Expanding the algorithm
Stratifying based on the ASCVD risk score alone would not be enough to maximize resources, nor would it be sufficient to stratify any person already diagnosed with ASCVD. To expand the model, we could take a similar approach to one that Sanford Health took in which they used factors across utilization, vital health indicators, screening tools, morbidity, and tobacco usage. This would be a good option for organizations that wanted to build their own risk stratification algorithm.
|Patient Age||18-39, 0 pts
40-64, 1 pt
65+, 2 pts
|Hospital Encounter in the past year||1 pt for each admission in the past year – up to 3 pts|
|ED Encounter in the past year||1 pt for each ED visit in the past year – up to 3 pts|
|No Show Office Visit||1 pt for each no show office visit in the past year – up to 3 pts|
|A1C>/=9||A1C 8 -8.9: 1 ptAIC >/9=2 pts|
|BP >/= 140/90||BP >/= 140/90 – 1 pt|
|BMI > 40||BMI >40, 2 ptsBMI</= 18.5, 2 pts|
|Last GAD 7, >9||Last GAD score 10 -14, 1 pt
Last GAD >/= 15, 2 pts
|Last PHQ 9 >9||Last PHQ 9 score 10-14, 1 pt,
Last PHQ 9 score >/=15, 2 pts
|ACT < 20||ACT <20, 1 pt|
|Dx of COPD||Dx of COPD, 1pt|
|Dx of Diabetes||Dx of Diabetes, 1|
|Dx of CHF||Dx of CHF, 1 pt|
|Dx of Chronic Liver Disease||Dx of Chronic Liver Disease, 1 pt|
|Dx of Depression||Dx of Depression, 1pt|
|Dx of CKD||Dx of CKD, 1 pt|
|Tobacco Use||Current smoker or null, 1 pt|
Commercially available risk stratification algorithms offer much more advanced capabilities to identify patients that are at increased risk and who could benefit from targeted intervention. These solutions include Milliman’s MARA tool, Johns Hopkins Adjusted Clinical Grouper (ACG) system, Optum’s Impact PRO, 3M Clinical Risk Groups (CRGs), plus many others.

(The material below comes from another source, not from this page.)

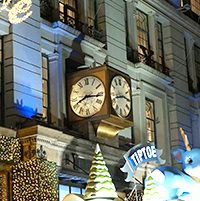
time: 8:16
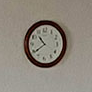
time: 10:38
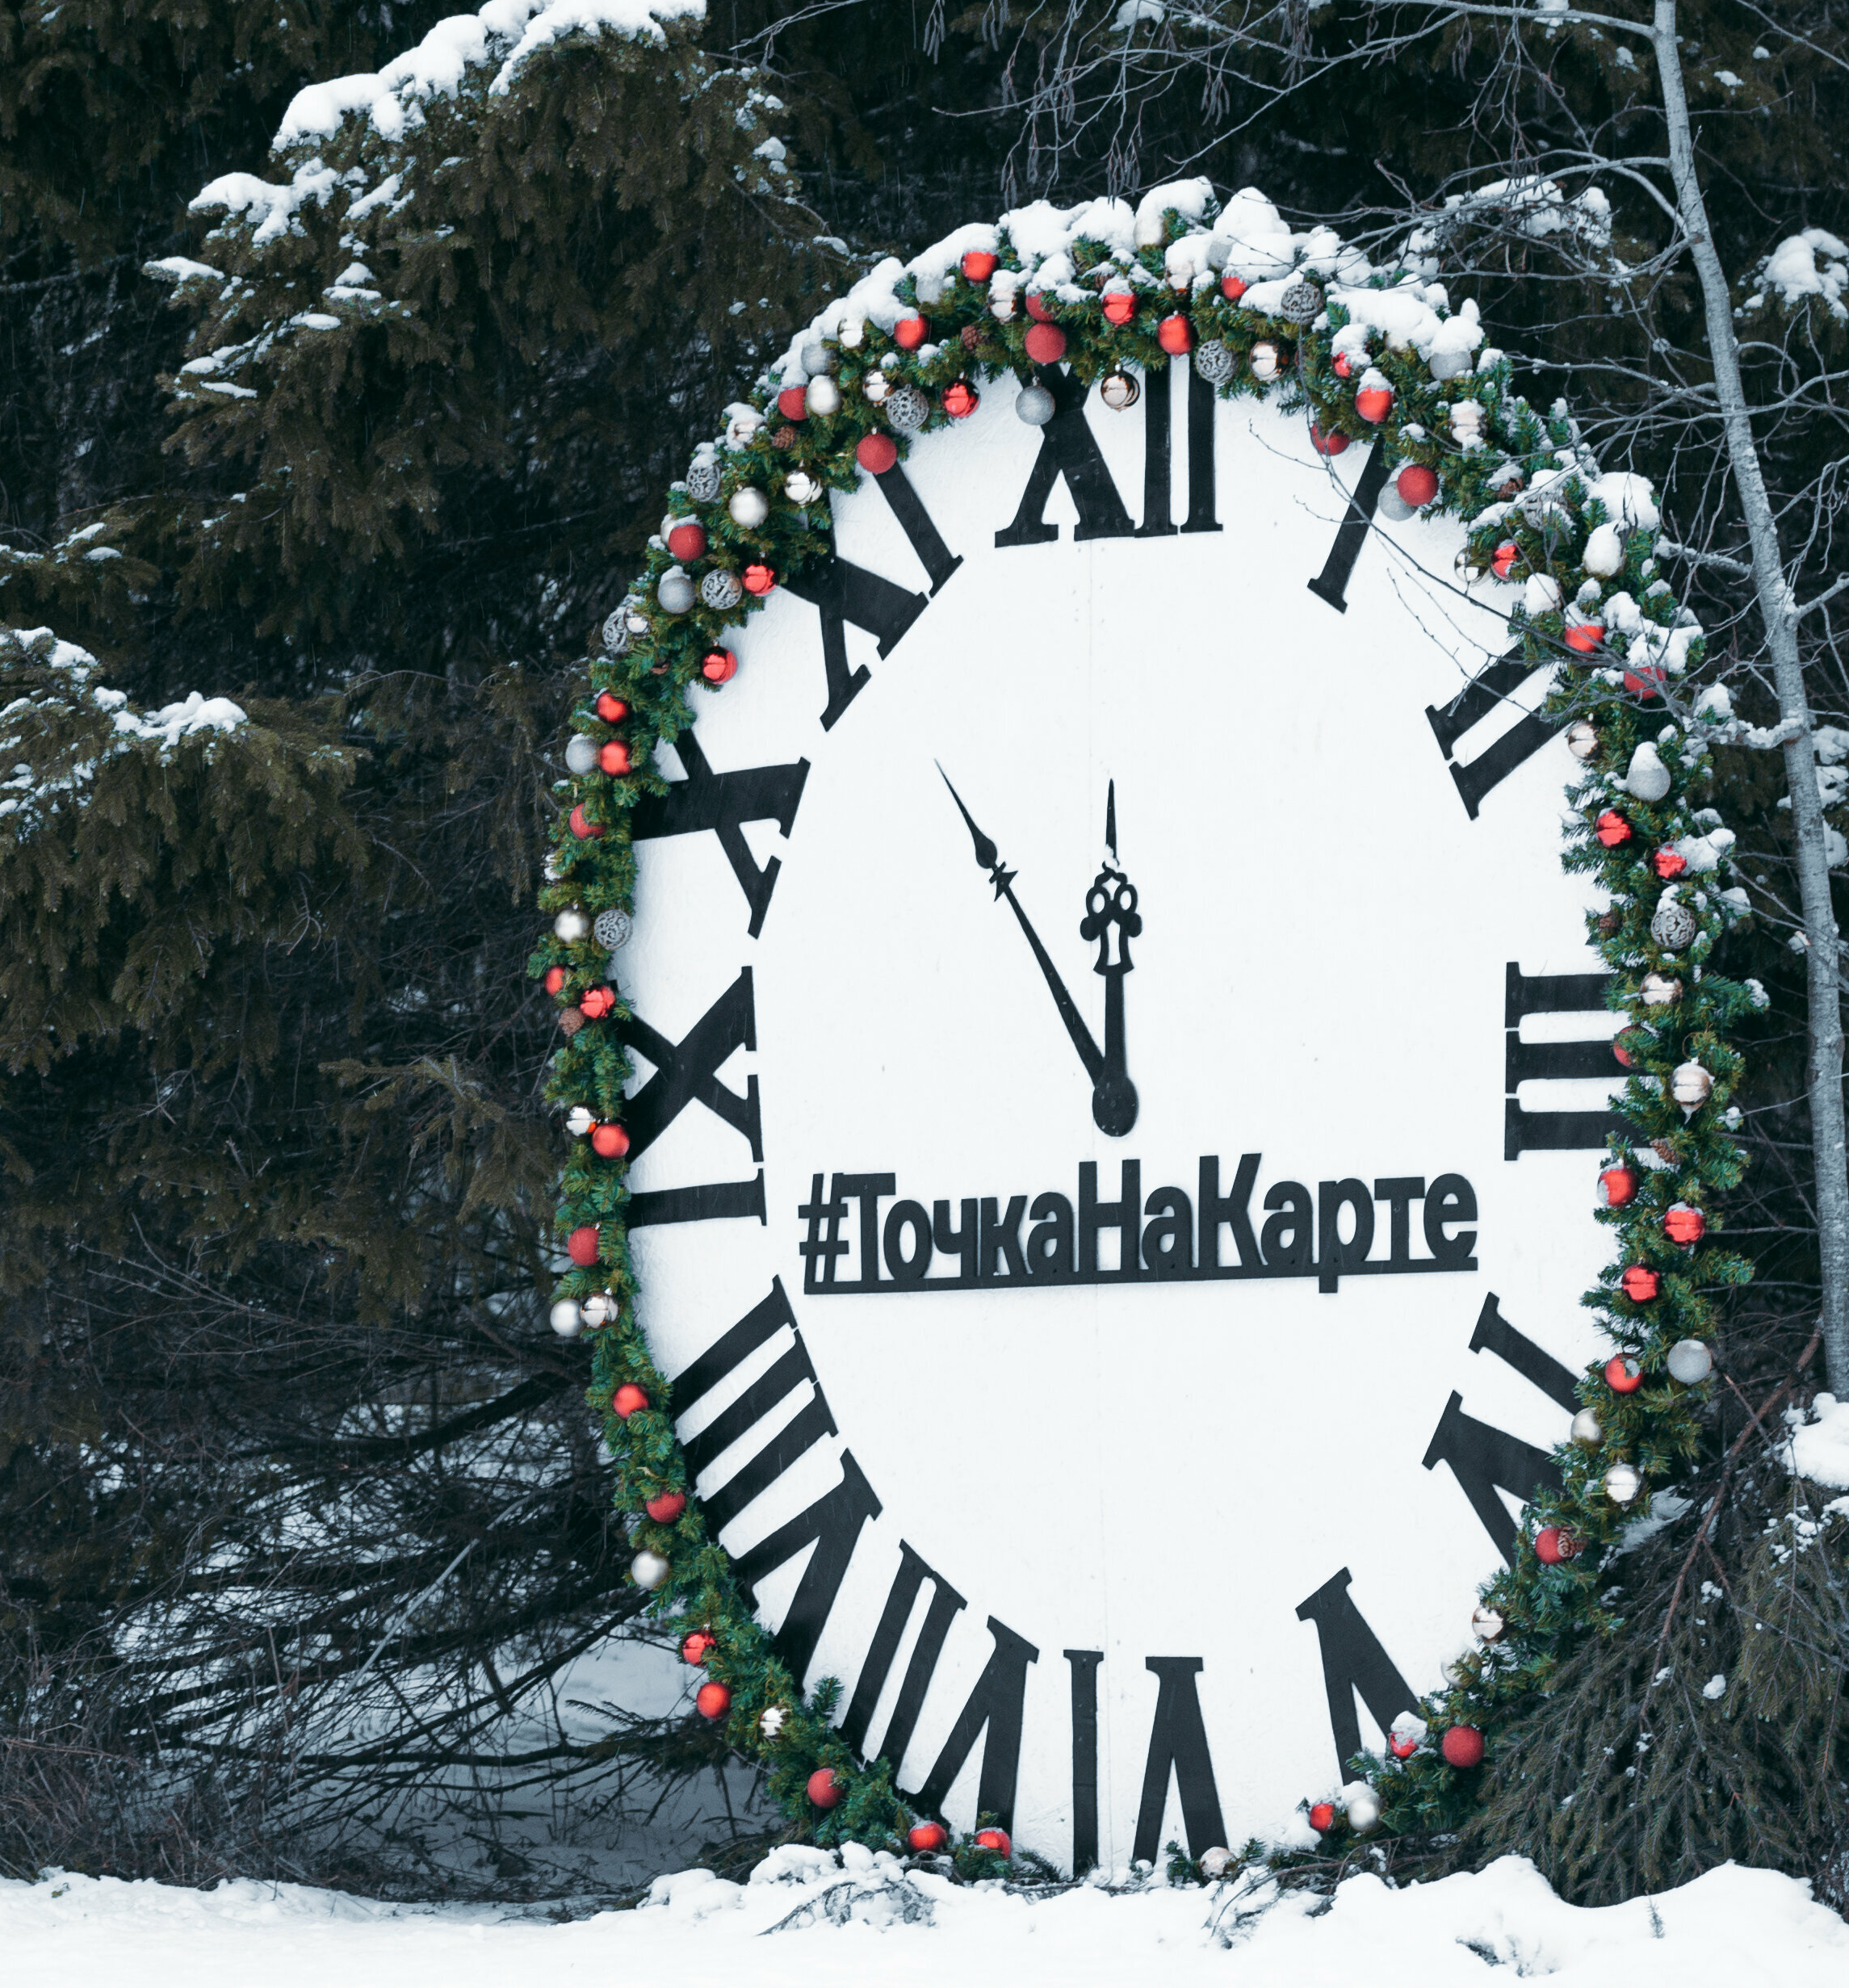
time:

At Inflight Health, we’ve integrated the Johns Hopkins ACG system into the platform. This provides advanced stratification capabilities to consider predicted total costs and expected resource use, frailty, probability of IP hospitalization, emergency department utilization, potential coordination issues across specialties, pharmacy indicators, as well as Social Determinants of Health.

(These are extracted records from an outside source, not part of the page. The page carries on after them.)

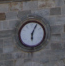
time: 6:04
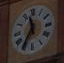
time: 11:35
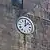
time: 12:07
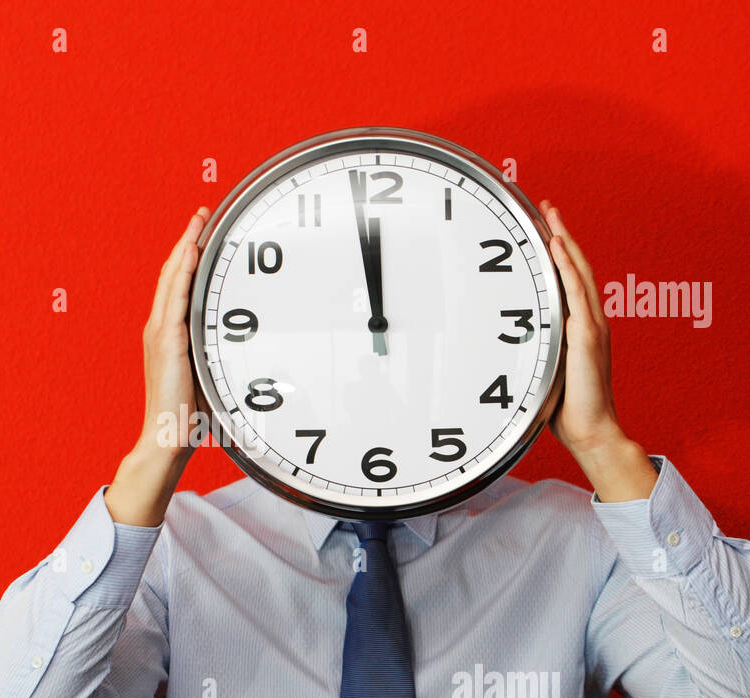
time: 11:58
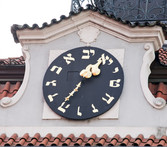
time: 1:36
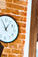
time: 12:55
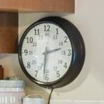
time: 2:31
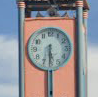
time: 5:30
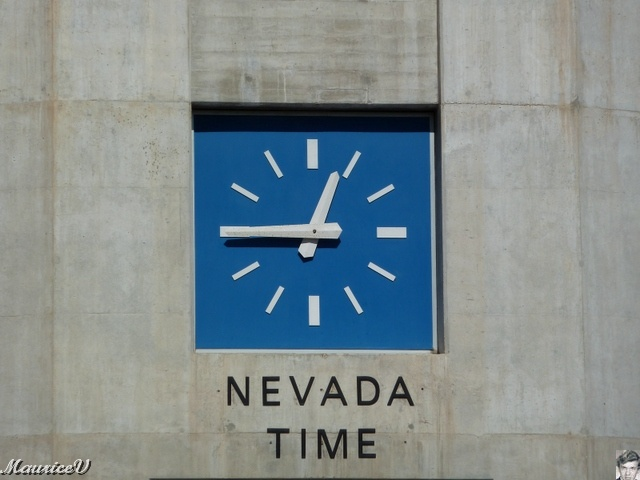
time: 12:45
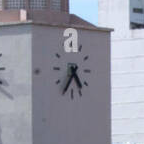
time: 4:35
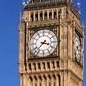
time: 3:37
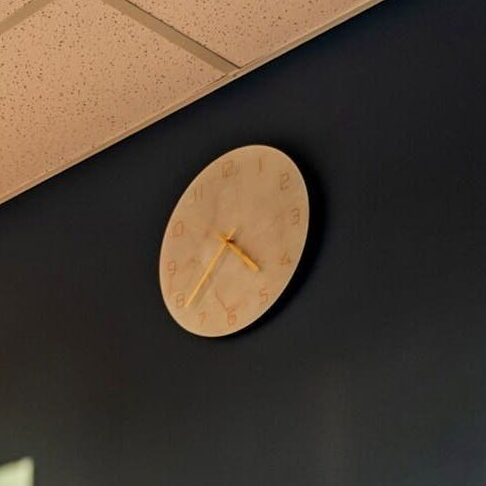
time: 4:38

Using these factors as a baseline, we can then work with clinical teams to refine the algorithm and adjust the weighting for each, based on clinical intuition and organizational priorities. As patients are passed through these rules engines, they are ranked based on these factors, plus the overall ACG risk score. Over time, we are able to add new variables to the model and adjust weighting accordingly, so that we can dial in the algorithm to group patients by care/service needs and rank based on the severity of their overall health risk.
Achieving a patient-centered population-based approach to care management is a big undertaking, but it can be accomplished with small iterative and incremental steps over time. As we’ve illustrated throughout this post, it’s okay to start narrow and expand on capabilities; to focus initially on those populations that present with the greatest opportunity – as long as the end game is to deliver high-value coordinated care for every patient regardless of where they are at in their health journey.